LOOKING AHEAD: Week of Jan. 19

Elections, Earnings and Economic Numbers, from David Kelly, chief market strategist, JPMorgan Funds

The week will bring a blizzard of earnings numbers, with 61 of the S&P500 companies slated to report fourth quarter profits. Of the 36 firms that have reported so far, almost 80% have beaten estimates.  This pattern is likely to continue. Of particular interest this week will be the performance of financial companies with Bank of America, Goldman Sachs, Wells Fargo, Morgan Stanley and American Express all due to report.  
 
Economic numbers will be less important. December housing starts could be hampered by a very wet December in the South while producer prices should have remained subdued. On a more positive note, unemployment claims may well have stayed below 450,000 for the fourth consecutive week, while leading economic indicators should have risen by a robust 0.7% in December, a 9th consecutive monthly increase. These data tend to confirm a more general strengthening of the economic expansion with 4th quarter real GDP potentially rising at a faster than 5.0% annual rate.
 
However, the most important event of the week will be reported in in Massachusetts. In a special election to fill the Senate seat left vacant by Ted Kennedy, polls now favor the Republican, Scott Brown over the Democrat, Martha Coakley. Brown is shown leading in five of six polls released in the last week with an average lead of over five percentage points. If Brown wins he would be the 41st Republican in the Senate, and as such would represent a major roadblock to the President’s agenda.

The Recovery is Priced In, from David A. Rosenberg, chief economist and strategist, Gluskin Sheff

What made last Friday’s action interesting wasn’t just the triple digit decline in the Dow on higher volume but what the response was to Intel’s and JP Morgan’s earnings releases; both are leaders in their space, both reported EPS that was 10x higher than a year ago, and both stocks finished the day sharply lower (and the SOX index closed the week down a hefty 6%).
There was a time, little more than nine months ago, that quarterly numbers like that would have sent their share prices sharply higher. The fact that their stock prices fell is a full testament to the view that the era of the ‘green shoots’ is officially over and after the most profound bear market rally in recorded history, what we have on our hands is a market that is more than just fully priced.

It was easy to beat low-balled expectations in 2009 because investors are now becoming much more discriminating. So it wasn’t just about the bottom-line earnings performance this time around. Questions now abound over Intel’s ability to maintain record gross margins. The lack of revenue growth at JPM did not go unnoticed, and neither did the still-high level of loan loss provisioning on the consumer book.

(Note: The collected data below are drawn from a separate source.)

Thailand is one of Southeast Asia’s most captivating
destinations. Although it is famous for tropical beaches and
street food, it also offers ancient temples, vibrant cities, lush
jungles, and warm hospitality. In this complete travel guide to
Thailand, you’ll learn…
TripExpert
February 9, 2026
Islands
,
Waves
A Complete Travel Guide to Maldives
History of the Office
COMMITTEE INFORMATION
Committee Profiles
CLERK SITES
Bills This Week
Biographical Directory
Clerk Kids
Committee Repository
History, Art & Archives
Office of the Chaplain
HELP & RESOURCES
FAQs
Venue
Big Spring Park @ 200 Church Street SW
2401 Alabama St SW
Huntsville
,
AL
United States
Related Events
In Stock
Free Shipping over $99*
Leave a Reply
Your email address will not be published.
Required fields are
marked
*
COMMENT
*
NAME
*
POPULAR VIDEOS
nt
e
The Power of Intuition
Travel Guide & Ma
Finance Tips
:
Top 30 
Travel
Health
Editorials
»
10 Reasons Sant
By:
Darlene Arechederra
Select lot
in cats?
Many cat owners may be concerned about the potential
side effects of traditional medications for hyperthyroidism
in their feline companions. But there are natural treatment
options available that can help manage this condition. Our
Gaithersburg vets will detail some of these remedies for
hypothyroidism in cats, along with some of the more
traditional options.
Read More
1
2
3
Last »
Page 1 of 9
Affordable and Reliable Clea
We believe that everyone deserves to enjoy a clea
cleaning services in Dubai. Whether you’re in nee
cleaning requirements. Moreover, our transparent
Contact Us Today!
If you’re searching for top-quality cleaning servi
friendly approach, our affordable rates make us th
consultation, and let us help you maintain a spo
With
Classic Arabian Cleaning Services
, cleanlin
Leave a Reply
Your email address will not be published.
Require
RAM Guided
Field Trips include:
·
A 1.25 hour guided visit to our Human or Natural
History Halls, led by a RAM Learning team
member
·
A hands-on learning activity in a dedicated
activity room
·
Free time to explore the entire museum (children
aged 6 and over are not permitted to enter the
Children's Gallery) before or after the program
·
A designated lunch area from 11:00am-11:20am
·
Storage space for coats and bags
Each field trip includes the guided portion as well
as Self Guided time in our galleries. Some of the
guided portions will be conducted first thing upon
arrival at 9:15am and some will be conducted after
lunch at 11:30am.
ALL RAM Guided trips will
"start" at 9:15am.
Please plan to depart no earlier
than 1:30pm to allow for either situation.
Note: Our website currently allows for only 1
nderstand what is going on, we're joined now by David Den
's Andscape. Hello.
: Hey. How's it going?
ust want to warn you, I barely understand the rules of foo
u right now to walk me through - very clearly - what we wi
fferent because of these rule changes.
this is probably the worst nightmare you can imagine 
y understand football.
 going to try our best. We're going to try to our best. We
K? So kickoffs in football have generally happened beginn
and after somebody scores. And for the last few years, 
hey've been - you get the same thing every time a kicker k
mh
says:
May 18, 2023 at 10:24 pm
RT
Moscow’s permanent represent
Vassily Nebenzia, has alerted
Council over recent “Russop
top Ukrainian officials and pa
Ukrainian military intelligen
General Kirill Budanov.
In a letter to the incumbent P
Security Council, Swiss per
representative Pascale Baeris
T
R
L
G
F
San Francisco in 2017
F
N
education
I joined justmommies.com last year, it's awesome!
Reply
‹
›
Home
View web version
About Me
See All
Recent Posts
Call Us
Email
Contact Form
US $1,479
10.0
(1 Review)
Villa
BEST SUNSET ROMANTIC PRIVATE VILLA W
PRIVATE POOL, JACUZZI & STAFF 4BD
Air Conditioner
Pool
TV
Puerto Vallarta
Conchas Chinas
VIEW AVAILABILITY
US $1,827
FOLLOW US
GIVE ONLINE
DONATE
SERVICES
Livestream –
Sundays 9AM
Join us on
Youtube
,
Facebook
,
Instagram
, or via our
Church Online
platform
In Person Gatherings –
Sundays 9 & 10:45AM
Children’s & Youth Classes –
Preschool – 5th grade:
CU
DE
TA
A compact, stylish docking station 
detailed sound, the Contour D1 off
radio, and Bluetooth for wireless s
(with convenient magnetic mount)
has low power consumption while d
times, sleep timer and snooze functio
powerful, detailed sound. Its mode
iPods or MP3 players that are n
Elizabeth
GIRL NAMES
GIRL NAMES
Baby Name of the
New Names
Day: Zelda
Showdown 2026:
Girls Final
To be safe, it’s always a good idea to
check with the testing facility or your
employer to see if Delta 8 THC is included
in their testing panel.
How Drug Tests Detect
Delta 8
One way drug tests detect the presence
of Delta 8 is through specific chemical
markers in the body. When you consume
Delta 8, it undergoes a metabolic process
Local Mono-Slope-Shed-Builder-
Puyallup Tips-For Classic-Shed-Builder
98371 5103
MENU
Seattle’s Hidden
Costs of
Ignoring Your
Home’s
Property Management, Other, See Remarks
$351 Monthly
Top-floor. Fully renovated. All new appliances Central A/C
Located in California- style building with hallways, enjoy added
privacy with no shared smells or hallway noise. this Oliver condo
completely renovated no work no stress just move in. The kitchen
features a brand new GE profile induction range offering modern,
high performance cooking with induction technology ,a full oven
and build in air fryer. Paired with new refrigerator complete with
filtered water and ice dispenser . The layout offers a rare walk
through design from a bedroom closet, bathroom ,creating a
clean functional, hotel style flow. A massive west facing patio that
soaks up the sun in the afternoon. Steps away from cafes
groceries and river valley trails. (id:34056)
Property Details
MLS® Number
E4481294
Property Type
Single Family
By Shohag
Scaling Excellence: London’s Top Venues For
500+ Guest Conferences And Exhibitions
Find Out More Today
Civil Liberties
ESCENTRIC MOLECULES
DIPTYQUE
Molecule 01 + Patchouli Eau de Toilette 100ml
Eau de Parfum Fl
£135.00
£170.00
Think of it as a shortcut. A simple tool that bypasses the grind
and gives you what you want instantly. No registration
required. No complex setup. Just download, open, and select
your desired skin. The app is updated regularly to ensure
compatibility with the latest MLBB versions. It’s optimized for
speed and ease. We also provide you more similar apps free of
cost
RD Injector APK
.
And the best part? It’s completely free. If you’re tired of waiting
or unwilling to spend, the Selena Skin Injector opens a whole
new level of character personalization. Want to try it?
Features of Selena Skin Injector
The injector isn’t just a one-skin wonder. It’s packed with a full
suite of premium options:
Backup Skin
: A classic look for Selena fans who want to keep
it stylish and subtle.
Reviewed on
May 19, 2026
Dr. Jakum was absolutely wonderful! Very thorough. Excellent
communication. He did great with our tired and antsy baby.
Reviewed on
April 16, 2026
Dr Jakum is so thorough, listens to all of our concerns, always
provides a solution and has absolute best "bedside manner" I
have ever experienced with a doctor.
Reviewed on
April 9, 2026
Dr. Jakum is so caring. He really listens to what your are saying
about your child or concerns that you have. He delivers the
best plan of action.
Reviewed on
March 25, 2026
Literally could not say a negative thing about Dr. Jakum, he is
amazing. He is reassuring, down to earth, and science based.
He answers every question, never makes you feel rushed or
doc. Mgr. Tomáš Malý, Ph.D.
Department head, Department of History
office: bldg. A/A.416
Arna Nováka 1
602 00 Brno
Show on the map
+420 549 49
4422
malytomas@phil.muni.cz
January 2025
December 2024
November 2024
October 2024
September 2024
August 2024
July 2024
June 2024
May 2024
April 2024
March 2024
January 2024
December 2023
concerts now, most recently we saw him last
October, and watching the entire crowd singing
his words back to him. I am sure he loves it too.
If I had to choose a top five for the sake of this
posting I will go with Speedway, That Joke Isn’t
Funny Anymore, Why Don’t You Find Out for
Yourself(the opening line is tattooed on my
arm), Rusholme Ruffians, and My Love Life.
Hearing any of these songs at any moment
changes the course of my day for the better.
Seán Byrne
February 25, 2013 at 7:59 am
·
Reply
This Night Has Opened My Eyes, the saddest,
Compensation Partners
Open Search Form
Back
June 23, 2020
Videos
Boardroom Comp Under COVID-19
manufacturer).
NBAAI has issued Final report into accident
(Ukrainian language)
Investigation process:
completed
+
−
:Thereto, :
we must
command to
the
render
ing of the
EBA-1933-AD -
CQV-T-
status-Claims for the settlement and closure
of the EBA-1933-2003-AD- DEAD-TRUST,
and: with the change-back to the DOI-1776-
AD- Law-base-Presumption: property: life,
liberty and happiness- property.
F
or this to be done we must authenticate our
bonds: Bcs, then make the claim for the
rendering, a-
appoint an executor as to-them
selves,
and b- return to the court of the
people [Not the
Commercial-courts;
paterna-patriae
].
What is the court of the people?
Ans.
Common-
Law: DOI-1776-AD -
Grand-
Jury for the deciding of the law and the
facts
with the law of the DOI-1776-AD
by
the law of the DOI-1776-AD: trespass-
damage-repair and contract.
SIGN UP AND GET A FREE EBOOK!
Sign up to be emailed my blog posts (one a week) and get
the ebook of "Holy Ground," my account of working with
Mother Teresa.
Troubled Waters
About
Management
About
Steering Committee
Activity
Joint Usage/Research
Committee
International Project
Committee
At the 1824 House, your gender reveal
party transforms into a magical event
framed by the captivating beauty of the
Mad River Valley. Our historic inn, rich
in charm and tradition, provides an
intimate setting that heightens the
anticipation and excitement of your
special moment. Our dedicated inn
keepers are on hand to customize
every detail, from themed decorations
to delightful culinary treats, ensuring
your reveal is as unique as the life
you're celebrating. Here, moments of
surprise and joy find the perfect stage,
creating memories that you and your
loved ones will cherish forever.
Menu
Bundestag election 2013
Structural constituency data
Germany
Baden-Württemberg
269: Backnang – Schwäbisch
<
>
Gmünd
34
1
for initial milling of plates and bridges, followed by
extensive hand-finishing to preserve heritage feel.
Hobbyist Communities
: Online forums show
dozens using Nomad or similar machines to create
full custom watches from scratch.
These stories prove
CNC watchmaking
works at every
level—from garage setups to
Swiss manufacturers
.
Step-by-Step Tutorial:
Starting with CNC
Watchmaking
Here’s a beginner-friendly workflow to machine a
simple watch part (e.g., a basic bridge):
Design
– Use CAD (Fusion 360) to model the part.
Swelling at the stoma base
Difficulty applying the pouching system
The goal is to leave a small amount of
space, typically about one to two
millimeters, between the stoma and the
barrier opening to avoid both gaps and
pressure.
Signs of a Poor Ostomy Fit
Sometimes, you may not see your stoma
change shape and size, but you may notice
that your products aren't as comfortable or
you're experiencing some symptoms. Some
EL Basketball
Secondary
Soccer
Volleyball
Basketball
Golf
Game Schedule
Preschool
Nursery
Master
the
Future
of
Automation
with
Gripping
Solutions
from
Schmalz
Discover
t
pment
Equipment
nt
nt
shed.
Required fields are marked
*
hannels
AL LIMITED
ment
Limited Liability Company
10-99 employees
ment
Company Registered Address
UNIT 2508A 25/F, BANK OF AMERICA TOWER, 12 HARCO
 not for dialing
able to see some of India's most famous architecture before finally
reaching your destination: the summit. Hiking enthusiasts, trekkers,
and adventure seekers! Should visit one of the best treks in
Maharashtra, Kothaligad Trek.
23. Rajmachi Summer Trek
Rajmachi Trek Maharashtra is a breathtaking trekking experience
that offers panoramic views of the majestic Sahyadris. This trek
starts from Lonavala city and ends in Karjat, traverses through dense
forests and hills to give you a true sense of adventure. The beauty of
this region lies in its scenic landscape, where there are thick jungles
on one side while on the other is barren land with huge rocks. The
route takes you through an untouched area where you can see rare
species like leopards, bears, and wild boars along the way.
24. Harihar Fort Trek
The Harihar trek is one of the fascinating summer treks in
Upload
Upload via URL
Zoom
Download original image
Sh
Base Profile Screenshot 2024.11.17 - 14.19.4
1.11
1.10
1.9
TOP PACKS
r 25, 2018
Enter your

And generating profits from fixed-income trading, tax breaks and contained compensation growth also calls into question the sustainability of future profits — especially when it is so evident on the revenue line that there is minimal, if any, loan demand!

From Recovery to Expansion, from Alan D. Levenson, chief economist, T. Rowe Price

Last week’s releases of November business and inventories and international trade, and December retail sales completed the monthly dataset that will serve as the basis for the Commerce Department’s first estimate of real GDP in the final quarter of 2009. We estimate a 6.0% annual rate of growth in that span, powered by a surge in production to arrest the rate of inventory liquidation. While a current quarter downshift is likely, the stage is set for sustained, slack-reducing expansion.

The inventory cycle has legs.

The 3.3 percentage point contribution to Q4 real GDP growth from the inventory cycle reflected the sharp rise in output required to slow the pace of inventory liquidation as sales revived. Business inventory levels cannot fall indefinitely in absolute terms or, more importantly, relative to the pace of business sales. In order to stabilize the inventories-to-sales ratio (which has now returned to the middle of its pre-recession –
mid-2004 to mid-2008 – range), production must rise sufficiently to lift inventory growth to the prevailing rate of sales growth. That is, supply must catch up with demand after a sharp, inventory-liquidating overshoot to the downside. Even as sales are likely to moderate from their recent growth pace, the wide gap relative to inventories portends solid production gains in the months ahead.

Reports Calendar

Tuesday, Jan. 19: January Investor Confidence Index; January Housing Market Index. Corporate earnings: Citigroup, CSX, IBM, TD Ameritrade

Wednesday, Jan. 20: December Housing Starts; December Producer Price Index. Corporate earnings: AMR, Bank of America, Bank of New York Mellon, Delta Airlines, eBay, Morgan Stanley, Starbucks, State Street, U.S. Bancorp, Wells Fargo

Thursday, Jan. 21: December Leading Economic Indicators; January Philadephia Fed Manufacturing Survey. Corporate earnings: Advanced Micro Devices, American Express, Continental Airlines, Fifth Third Bancorp, Goldman Sachs Google, Southwest Airlines, UnitedHealth Group, Xerox

Friday, Jan. 22: Congressional hearing scheduled on financial-industry compensation. Corporate earnings: General Electric, Harley-Davison, Kimberley-Clark, McDonald’s, Schlumberger.